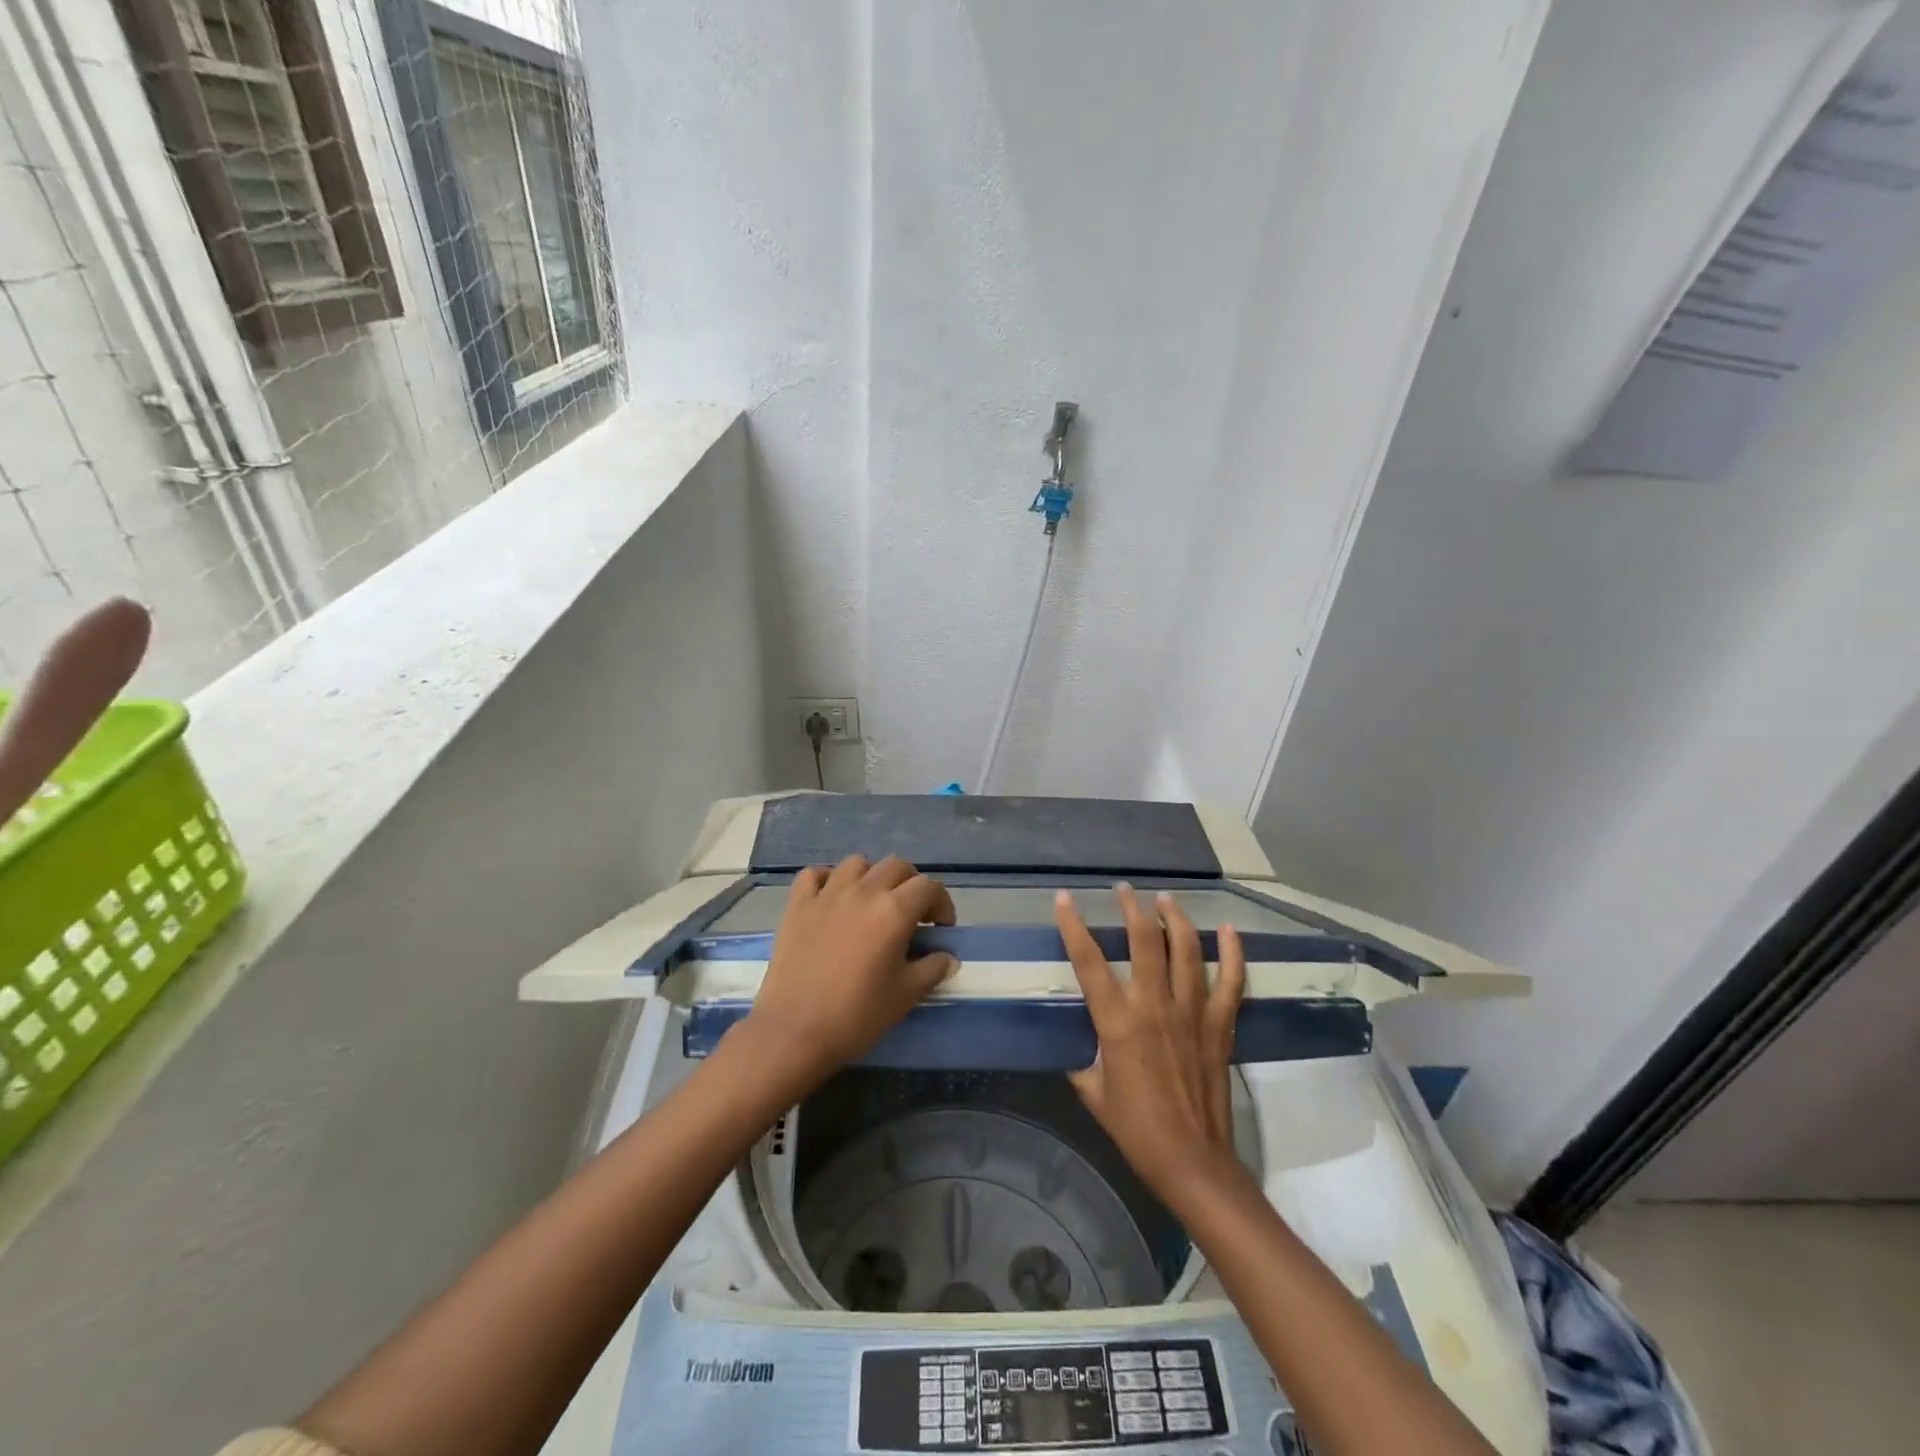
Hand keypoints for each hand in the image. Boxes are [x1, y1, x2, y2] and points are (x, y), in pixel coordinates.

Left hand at [737, 855, 957, 1094]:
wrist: (795, 1032)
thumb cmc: (857, 1015)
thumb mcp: (906, 995)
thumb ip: (932, 969)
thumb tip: (947, 956)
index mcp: (894, 910)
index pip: (929, 887)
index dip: (942, 904)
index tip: (941, 929)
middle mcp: (863, 891)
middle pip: (896, 866)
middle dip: (912, 885)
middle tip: (912, 914)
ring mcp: (827, 894)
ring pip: (857, 863)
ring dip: (872, 876)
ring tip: (873, 902)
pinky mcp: (798, 904)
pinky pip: (815, 874)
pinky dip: (828, 879)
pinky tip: (832, 899)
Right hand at [1056, 885, 1246, 1196]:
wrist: (1192, 1161)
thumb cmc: (1135, 1129)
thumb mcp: (1093, 1092)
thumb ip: (1082, 1058)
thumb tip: (1076, 1040)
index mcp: (1117, 1022)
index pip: (1088, 961)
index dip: (1073, 926)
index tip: (1065, 899)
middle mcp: (1154, 1006)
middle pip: (1143, 941)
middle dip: (1132, 908)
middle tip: (1125, 890)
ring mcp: (1192, 1013)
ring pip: (1186, 950)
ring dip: (1175, 918)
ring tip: (1165, 898)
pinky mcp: (1220, 1026)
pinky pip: (1231, 981)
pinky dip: (1232, 953)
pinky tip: (1229, 929)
————————
Try it: What you give back must be the data above, reproduced exactly and free of pictures.

Response to the exercise:
Hand keypoints for each hand in the image. Boxes are [x1, y1, x2, y2] and points are (x, y), in pixel coordinates.

Left hand at [737, 855, 957, 1094]:
wrist: (795, 1032)
thumb cmc: (857, 1015)
thumb mcp: (906, 995)
thumb ip: (932, 969)
thumb tip: (947, 956)
index mcp: (894, 910)
index pip: (929, 887)
index dip: (942, 904)
index tip: (941, 929)
middle mcp: (863, 891)
middle pip: (896, 866)
middle dip: (912, 885)
middle tip: (912, 914)
ring mcp: (827, 894)
ring pip: (857, 863)
ring dip: (872, 876)
ring tip: (873, 902)
pinky mcp: (798, 904)
pinky pip: (815, 874)
pinky dip: (828, 879)
pinky tip: (832, 899)
Right hand at [1056, 885, 1246, 1196]:
wrist: (1192, 1161)
thumb cmc: (1135, 1129)
thumb mcp: (1093, 1092)
thumb ip: (1082, 1058)
thumb tip: (1076, 1040)
index mcp: (1117, 1022)
index pip: (1088, 961)
index dip: (1073, 926)
index tip: (1065, 899)
middle mcp: (1154, 1006)
middle pip: (1143, 941)
middle dip: (1132, 908)
middle tip: (1125, 890)
ring mcp: (1192, 1013)
ring pip: (1186, 950)
ring dip: (1175, 918)
ring tip: (1165, 898)
pinky mcp: (1220, 1026)
pinky pip: (1231, 981)
pinky dip: (1232, 953)
pinky tip: (1229, 929)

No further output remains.